The new HBO series, Vinyl, produced by Martin Scorsese and Mick Jagger, brings back to life the legendary New York music scene of the 1970s. I was lucky enough to have had a front-row seat to this glorious moment in our cultural history; from 1973 till 1980 I was a recording engineer at one of the world's greatest recording studios in New York, A & R Recording.
As showrunner Terence Winter said, it was an insane time and an insane business. On my first day as a seventeen-year-old intern, I got to hang out at a James Brown session where the non-stop pop of the kick drum and crack of the snare almost made my ears bleed. Then I got to watch Paul Simon overdub the stirring gospel group, The Dixie Hummingbirds, for his #2 hit single, "Loves Me Like a Rock." The tales of debauchery from that time were true. Within my first hour in the studio, someone stuck cocaine up my nose.
A & R had two studios in midtown. When I got hired at $80 a week, my first job was "schlepper." It was my gig to push a hand-truck from one studio to the other. The city was bankrupt, dog shit was all over the streets, the sky was always a putrid grayish-green, and some freak could at any moment step out of the shadows and plant an ax in your skull. You had to navigate the streets with a constant vigilance, knowing how to sidestep, cross, avoid. That's where I got my degree from Screw U.
Surviving that initiation, I had the incredible fortune to be hand-picked to assist the lifetime-achievement Grammy Award winning producer-engineer and world-class maniac, Phil Ramone, who owned A & R.
Talking about Jagger, while working with Phil I got to spend a few days with a beautiful young Mick while mixing the '74 Brussels recordings known as Bedspring Symphony the same week we recorded Bob Dylan's Blood on the Tracks. Watching these two icons hang couldn't have been weirder. Mick was the most charming bloke ever -- when he called me Ginger and tousled my long red locks, I swooned. Dylan, however, never so much as acknowledged this schlepper's existence.
Vinyl starts by recreating the top band of the glitter scene, The New York Dolls. I had the real-life joy of spending one day working on their second album, Too Much, Too Soon. They got to the studio hours after the scheduled start time and, along with their entourage, immediately trashed the place. The bass player, Killer Kane, had a rig of twin Marshall stacks, six feet high. When he banged a note on his bass, my legs shook like plucked rubber bands, and they gave out from under me. When I saw Johnny Thunders about to windmill his guitar, I swiftly put a pair of unused headphones on my head. It was still awesomely loud, and I'm sure I suffered some permanent damage. (Read the full story here.)
Vinyl focuses on what were supposedly the main genres of the day, punk and disco, but there was a lot more going on in NYC at that time.
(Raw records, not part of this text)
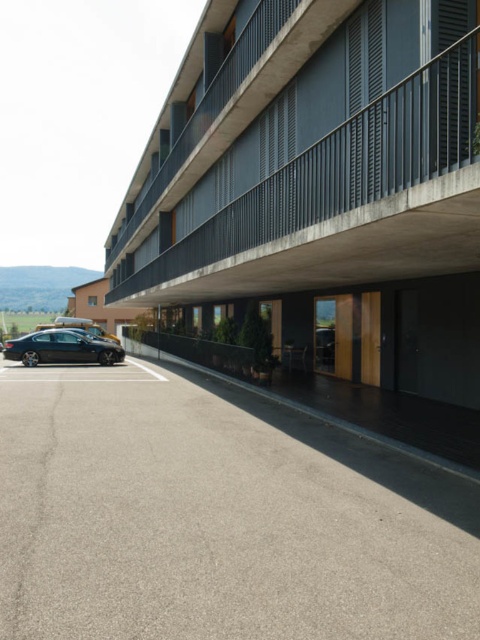
Question: Is gray asphalt parking lot at lower left to the right of shiny black sedan at lower left from the viewer's perspective?

Choices:
 (A) yes
 (B) no

Answer: (A)

Question: Which object is the farthest from the gray asphalt parking lot at lower left?

Choices:
 (A) matte black building at center
 (B) shiny black sedan at lower left

Answer: (B)

Question: Is matte black building at center to the right of shiny black sedan at lower left from the viewer's perspective?

Choices:
 (A) no
 (B) yes

Answer: (B)

Question: Which point is farther from the camera taking this photo?

Choices:
 (A) (87, 339)
 (B) (478, 621)

Answer: (A)

Question: Which point appears closest to the camera in this image?

Choices:
 (A) (59, 577)
 (B) (68, 332)
 (C) (249, 264)

Answer: (A)

Question: Is matte black building at center thinner than shiny black sedan at lower left?

Choices:
 (A) no
 (B) yes

Answer: (A)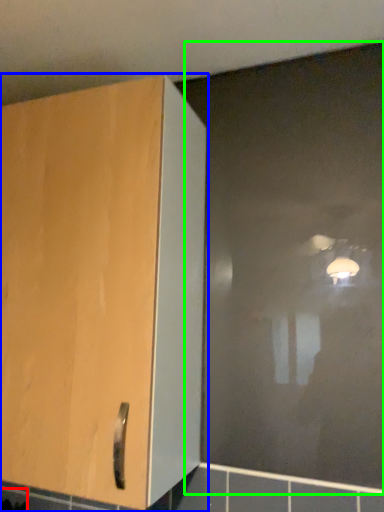
Question: Considering the real-world distances, which object is farthest from ceramic tile (highlighted by a red box)? cupboard (highlighted by a blue box) or glass door (highlighted by a green box)?

Choices:
 (A) cupboard
 (B) glass door

Answer: (B)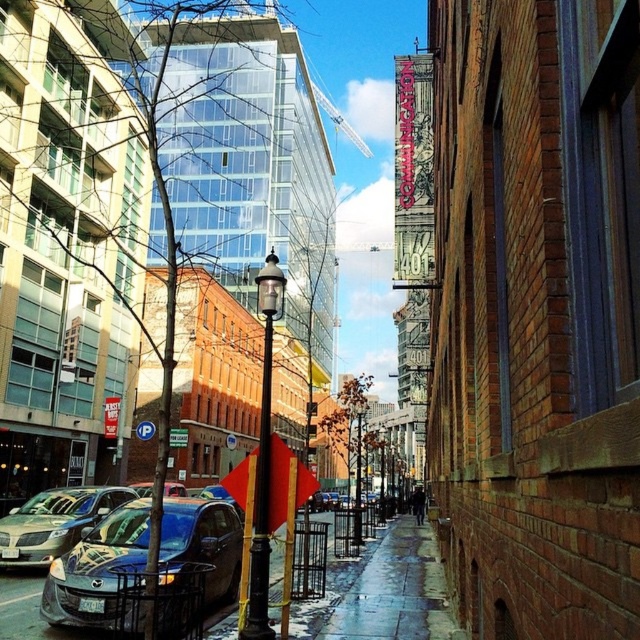
Question: Which of the following is the farthest from the observer?

Choices:
 (A) (269, 257)
 (B) (68, 525)
 (C) (196, 529)

Answer: (B)

Question: Which point is farther to the camera?

Choices:
 (A) wet concrete sidewalk at center
 (B) black metal/texture lamp post at center
 (C) shiny silver sedan at left
 (D) shiny blue sedan at lower left

Answer: (C)

Question: Can you confirm if wet concrete sidewalk at center is positioned to the right of black metal/texture lamp post at center?

Choices:
 (A) yes
 (B) no

Answer: (A)

Question: In this image, where is shiny blue sedan at lower left located relative to black metal/texture lamp post at center?

Choices:
 (A) below
 (B) above

Answer: (A)

Question: Which point is closer to the camera?

Choices:
 (A) (243, 628)
 (B) (371, 630)
 (C) (224, 566)
 (D) (33, 557)

Answer: (A)

Question: Can you confirm if shiny silver sedan at left is positioned to the left of black metal/texture lamp post at center?

Choices:
 (A) yes
 (B) no

Answer: (A)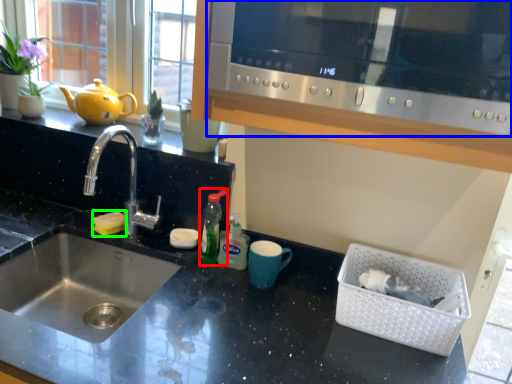
Question: Which is farther away from bottle (highlighted by a red box)? microwave (highlighted by a blue box) or food (highlighted by a green box)?

Choices:
 (A) microwave
 (B) food

Answer: (A)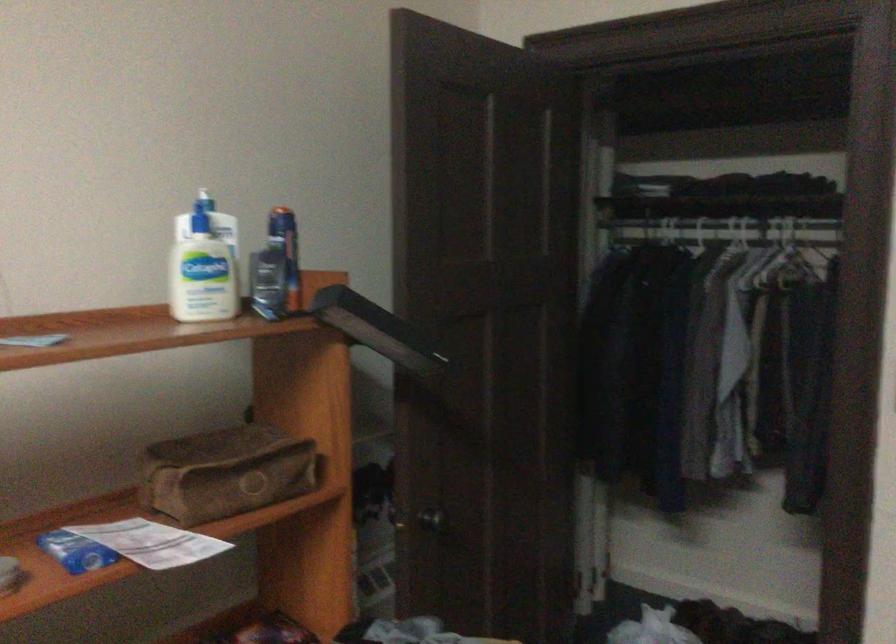
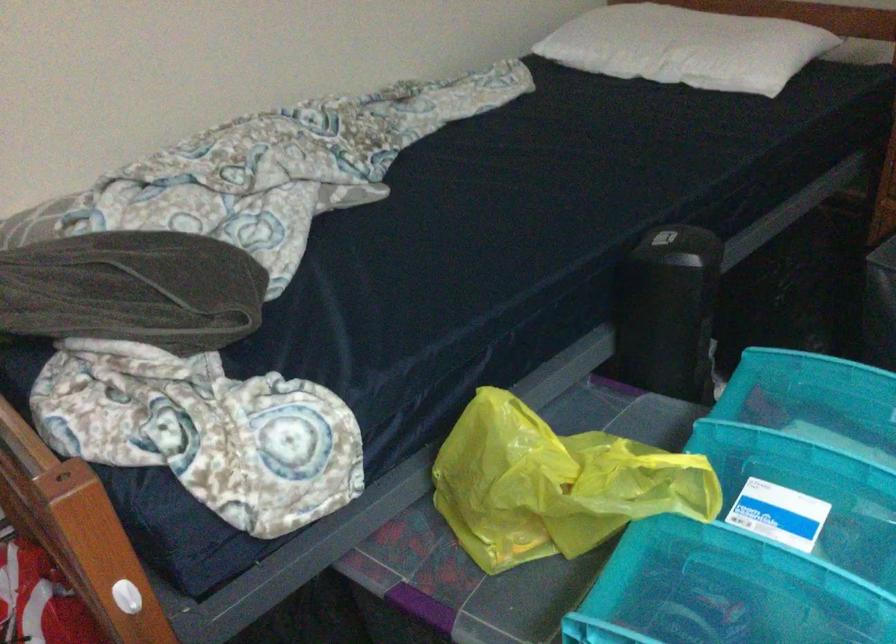
The images are taken continuously from a first-person perspective. In which direction is your viewpoint rotating?

The rotation direction of the camera is right-down.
There was also a singer/songwriter thing, and we did a lot of that at A & R. I worked on the Grammy Album of the year, Still Crazy After All These Years, by the cold and brilliant Paul Simon, who didn't shy away from razzing ex-partner Garfunkel; the album Judith by the impeccably tasteful and exquisitely-voiced Judy Collins, which yielded her hit, "Send in the Clowns;" the surprise hit "Poetry Man" from the very first album I worked on by oddball Phoebe Snow, who went on to sacrifice her career to care for her severely brain-damaged daughter; and chanteuse Bette Midler, who was funny, smart, and a great kisser, which I can tell you from personal experience.
We also had the funk. There were no fatter, tighter players than the New York studio musicians of the 1970s. If you want to hear what they were able to do, listen to the Royal Scam album by Steely Dan that I helped out on. Those burning tracks came from the combination of Walter Becker's and Donald Fagan's arch wit, angular rhythms and sophisticated harmonies, combined with the groove of the funky cats who played the charts. There was good reason why their records won Grammy awards, including for best engineering.
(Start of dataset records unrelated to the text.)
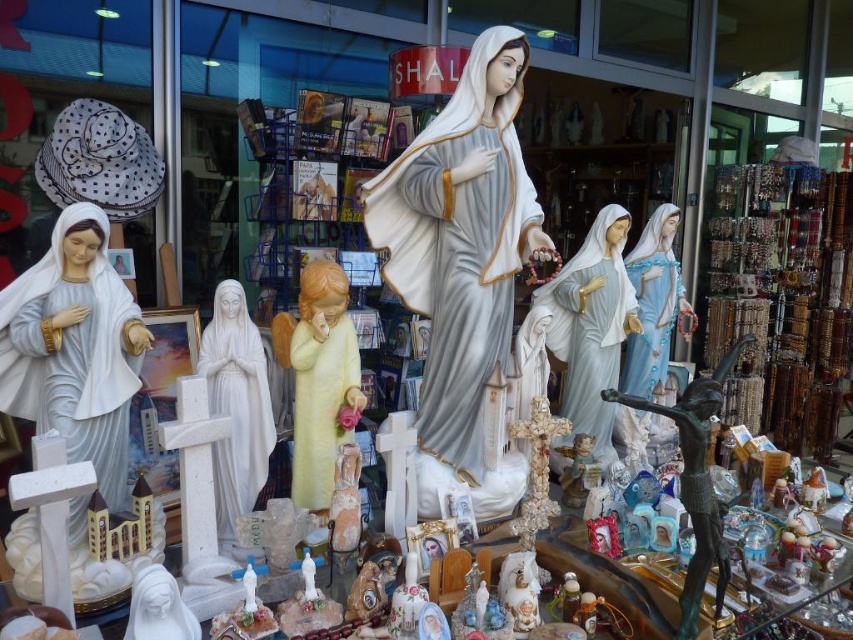
You are setting up a display and need to place the yellow matte angel at center and the matte blue fabric statue at right on a shelf that can only hold items narrower than 30 cm. According to the scene description, which of the two items can safely be placed on the shelf?

The yellow matte angel at center has a width less than the matte blue fabric statue at right, so the yellow matte angel at center can be safely placed on the shelf since it is narrower than 30 cm.

You are a delivery person who needs to place a new religious item between the white porcelain statue at left and the white porcelain statue at center. The item is 1.2 meters long. Will there be enough space between them to fit it?

The distance between the white porcelain statue at left and the white porcelain statue at center is 1.35 meters. Since the item is 1.2 meters long, there is enough space to fit it between them.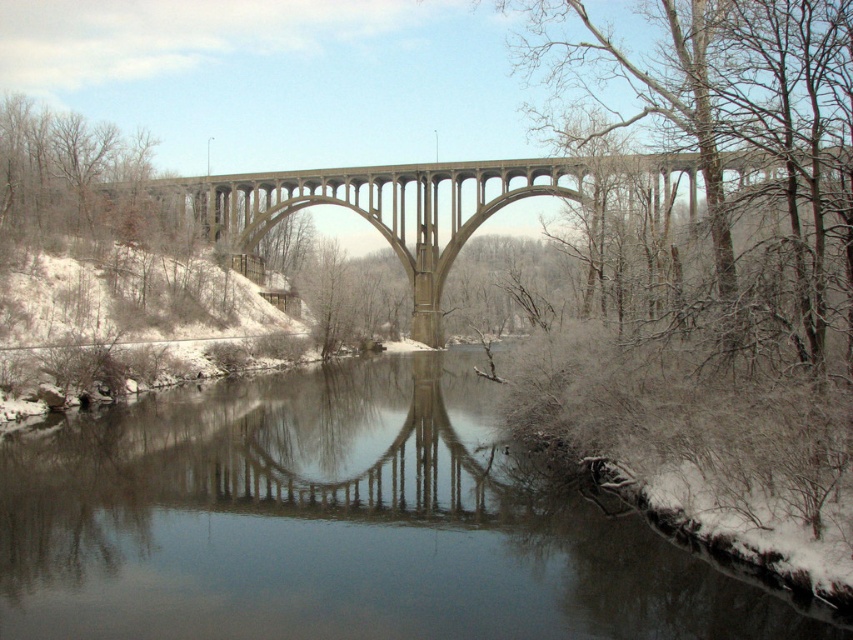
Question: Can you confirm if clear water at center is positioned below snow-covered branches at upper right?

Choices:
 (A) yes
 (B) no

Answer: (A)

Question: Among these points, which one is nearest to the camera?

Choices:
 (A) (486, 484)
 (B) (521, 196)

Answer: (A)

Question: Considering the real-world distances, which object is closest to the concrete bridge at center?

Choices:
 (A) clear water at center
 (B) snow-covered branches at upper right

Answer: (B)

Question: Considering the relative positions of snow-covered branches at upper right and concrete bridge at center in the image provided, where is snow-covered branches at upper right located with respect to concrete bridge at center?

Choices:
 (A) right
 (B) left

Answer: (A)

Question: In this image, where is snow-covered branches at upper right located relative to concrete bridge at center?

Choices:
 (A) left
 (B) right

Answer: (B)

Question: Among these points, which one is farthest from the camera?

Choices:
 (A) (314, 433)
 (B) (769, 51)

Answer: (A)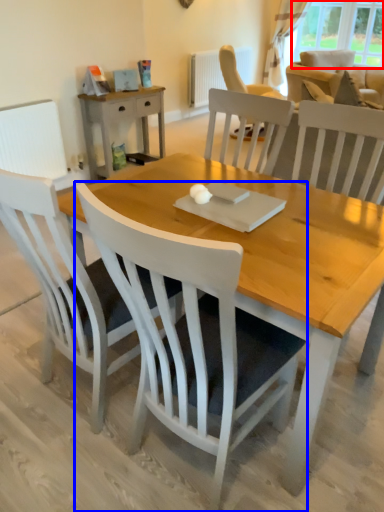
Question: Among these objects, which one is nearest to the camera, window (highlighted by a red box) or chair (highlighted by a blue box)?

Choices:
 (A) window
 (B) chair

Answer: (B)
In those days, the rooms were booked 24/7 and when we weren't cutting records, we were recording movie soundtracks. My proudest accomplishment was producing the soundtrack for genius Bob Fosse's film, All That Jazz. The lead character, based on Fosse himself, was the apotheosis of the 70s sensibility: he drank, drugged, and screwed himself to death.
Yeah, it was an insane time and there were a lot of lunatics in the studio play pen. My mentor Phil Ramone, who went on to produce all of Billy Joel's hits, could be a bit extreme. One time, when I asked him a question, he told me that he was God, and one doesn't question God.
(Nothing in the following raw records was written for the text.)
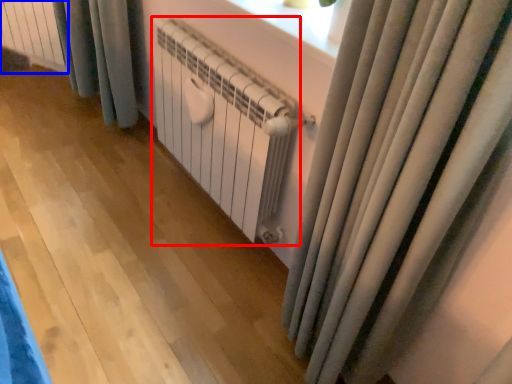
Question: Which point is closer to the camera, radiator (highlighted by a red box) or radiator (highlighted by a blue box)?

Choices:
 (A) radiator
 (B) radiator

Answer: (A)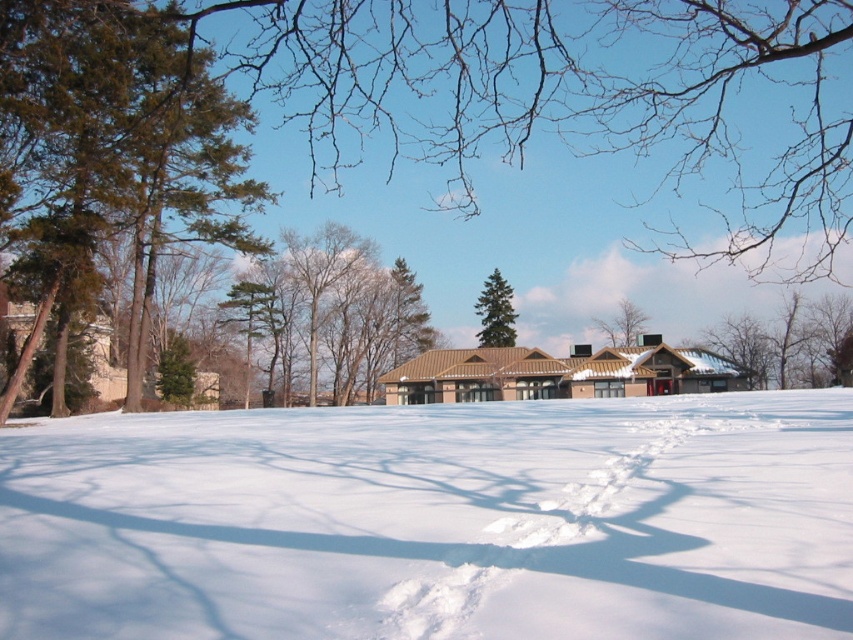
Can you confirm if brown textured tree at center is thinner than green matte tree at center?

Incorrect, brown textured tree at center's width is not less than green matte tree at center's.

Is brown textured tree at center smaller than green matte tree at center?

Actually, brown textured tree at center might be larger than green matte tree at center.

I want to click on brown textured tree at center, so click(x=335, y=310).

Measure the distance between white fluffy snow at center and brown textured tree at center.

151.57 feet

Between white fluffy snow at center and brown textured tree at center, which one is positioned lower?

white fluffy snow at center is lower down.

Does point (16, 621) come closer to viewer compared to point (352, 276)?

Yes, point (16, 621) is closer to viewer.

What are the coordinates of `white fluffy snow at center` in the screenshot? It's located at (434, 520).

From the picture: Which of these two, green evergreen tree at left or brown textured tree at center, stands taller?

green evergreen tree at left

Is green evergreen tree at left closer to the viewer compared to brown textured tree at center?

That is True.

Is point (141, 45) farther from camera compared to point (334, 401)?

No, it is in front of (334, 401).

Where is `green evergreen tree at left`? This screenshot has width=853, height=640. green evergreen tree at left is located at coordinates (111, 150).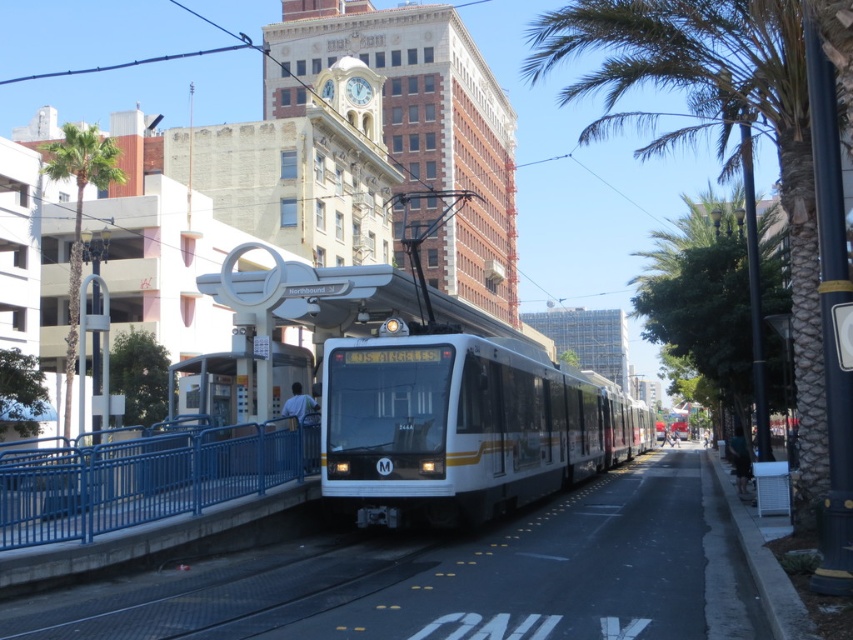
Does white glossy train at center have a greater height compared to blue metal railing at lower left?

Yes.

Based on the photo, is the position of white glossy train at center less distant than that of blue metal railing at lower left?

That is False.

Who is more forward, (393, 524) or (172, 504)?

Point (172, 504)

Locate an element on the screen. This screenshot has height=640, width=853. white glossy train at center is located at coordinates (461, 426).

Which is behind, point (90, 518) or point (70, 147)?

Point (70, 147)

Is the position of blue metal railing at lower left less distant than that of green leafy palm tree at left?

Yes.

Which is in front, point (138, 477) or point (74, 342)?

Point (138, 477) is in front.

Where is `blue metal railing at lower left`? blue metal railing at lower left is located at coordinates (144, 477).

Does white glossy train at center have a greater height compared to green leafy palm tree at left?

In fact, white glossy train at center may be shorter than green leafy palm tree at left.

Can you confirm if white glossy train at center is wider than green leafy palm tree at left?

Incorrect, white glossy train at center's width does not surpass green leafy palm tree at left's.

Is point (343, 397) positioned behind point (77, 253)?

No, (343, 397) is in front of (77, 253).

Image resolution: width=853 pixels, height=640 pixels. I want to click on white glossy train at center, so click(x=461, y=426).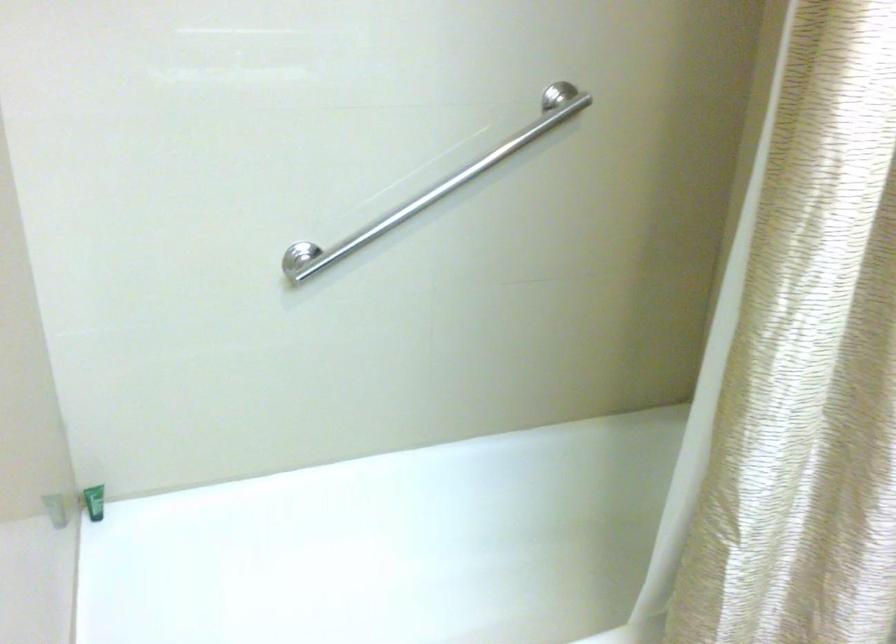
But beyond the craziness, sex, drugs, and ego-maniacal superstars, what the scene was really about was earnest hard work making some of the greatest records of all time. Everyone involved in the crafting of a recording took their task absolutely seriously. The staff at A & R, taught by Ramone, from the top-flight senior mixers down to the kid who made the tape copies, were impeccable. These behind-the-scenes folks were my heroes because their goodness, generosity, and egolessness was rare in a culture that feted jerks.
All of us who worked in the New York music scene of the 70s share an ineffable bond. Those years were the most thrilling and unforgettable of our lives. We lived in the presence of greatness, and, if we were lucky, touched greatness ourselves. We were the best, and made history.